What the task requires:
Produce an exact copy of the lines from the line containing "Vesti u 15h - 06.08.2026." through the last line of the listing below, both ends included, and nothing else.

Records for this task:
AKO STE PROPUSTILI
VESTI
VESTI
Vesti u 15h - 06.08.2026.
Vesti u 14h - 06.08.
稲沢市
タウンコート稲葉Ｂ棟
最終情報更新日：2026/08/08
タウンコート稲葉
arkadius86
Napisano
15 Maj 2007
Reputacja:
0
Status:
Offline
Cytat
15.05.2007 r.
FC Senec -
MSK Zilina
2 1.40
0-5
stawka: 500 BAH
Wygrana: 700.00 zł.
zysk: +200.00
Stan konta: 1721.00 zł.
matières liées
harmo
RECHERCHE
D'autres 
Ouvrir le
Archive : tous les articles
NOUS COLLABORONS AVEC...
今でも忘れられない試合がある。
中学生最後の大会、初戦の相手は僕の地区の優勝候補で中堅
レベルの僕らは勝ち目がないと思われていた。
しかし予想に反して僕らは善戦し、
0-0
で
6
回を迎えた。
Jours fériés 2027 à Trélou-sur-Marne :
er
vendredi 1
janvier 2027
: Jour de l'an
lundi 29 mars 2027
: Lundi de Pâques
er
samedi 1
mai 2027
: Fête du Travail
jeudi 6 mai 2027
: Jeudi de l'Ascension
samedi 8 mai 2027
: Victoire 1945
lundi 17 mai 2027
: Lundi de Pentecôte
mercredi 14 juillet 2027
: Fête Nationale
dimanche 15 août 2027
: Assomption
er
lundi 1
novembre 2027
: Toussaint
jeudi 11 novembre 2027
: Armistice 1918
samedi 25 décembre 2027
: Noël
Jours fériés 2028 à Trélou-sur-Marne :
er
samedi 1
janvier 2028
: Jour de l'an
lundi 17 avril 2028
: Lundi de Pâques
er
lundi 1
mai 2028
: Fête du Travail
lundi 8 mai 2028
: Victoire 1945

Reply:
Vesti u 15h - 06.08.2026.
Vesti u 14h - 06.08.
稲沢市
タウンコート稲葉Ｂ棟
最終情報更新日：2026/08/08
タウンコート稲葉
arkadius86
Napisano
15 Maj 2007
Reputacja:
0
Status:
Offline
Cytat
15.05.2007 r.
FC Senec -
MSK Zilina
2 1.40
0-5
stawka: 500 BAH
Wygrana: 700.00 zł.
zysk: +200.00
Stan konta: 1721.00 zł.
matières liées
harmo
RECHERCHE
D'autres 
Ouvrir le
Archive : tous les articles
NOUS COLLABORONS AVEC...
今でも忘れられない試合がある。
中学生最後の大会、初戦の相手は僕の地区の優勝候補で中堅
レベルの僕らは勝ち目がないと思われていた。
しかし予想に反して僕らは善戦し、
0-0
で
6
回を迎えた。
Jours fériés 2027 à Trélou-sur-Marne :
er
vendredi 1
janvier 2027
: Jour de l'an
lundi 29 mars 2027
: Lundi de Pâques
er
samedi 1
mai 2027
: Fête du Travail
jeudi 6 mai 2027
: Jeudi de l'Ascension
samedi 8 mai 2027
: Victoire 1945
lundi 17 mai 2027
: Lundi de Pentecôte
mercredi 14 juillet 2027
: Fête Nationale
dimanche 15 août 2027
: Assomption
er
lundi 1
novembre 2027
: Toussaint
jeudi 11 novembre 2027
: Armistice 1918
samedi 25 décembre 2027
: Noël
Jours fériés 2028 à Trélou-sur-Marne :
er
samedi 1
janvier 2028
: Jour de l'an
lundi 17 avril 2028
: Lundi de Pâques
er
lundi 1
mai 2028
: Fête du Travail
lundi 8 mai 2028
: Victoire 1945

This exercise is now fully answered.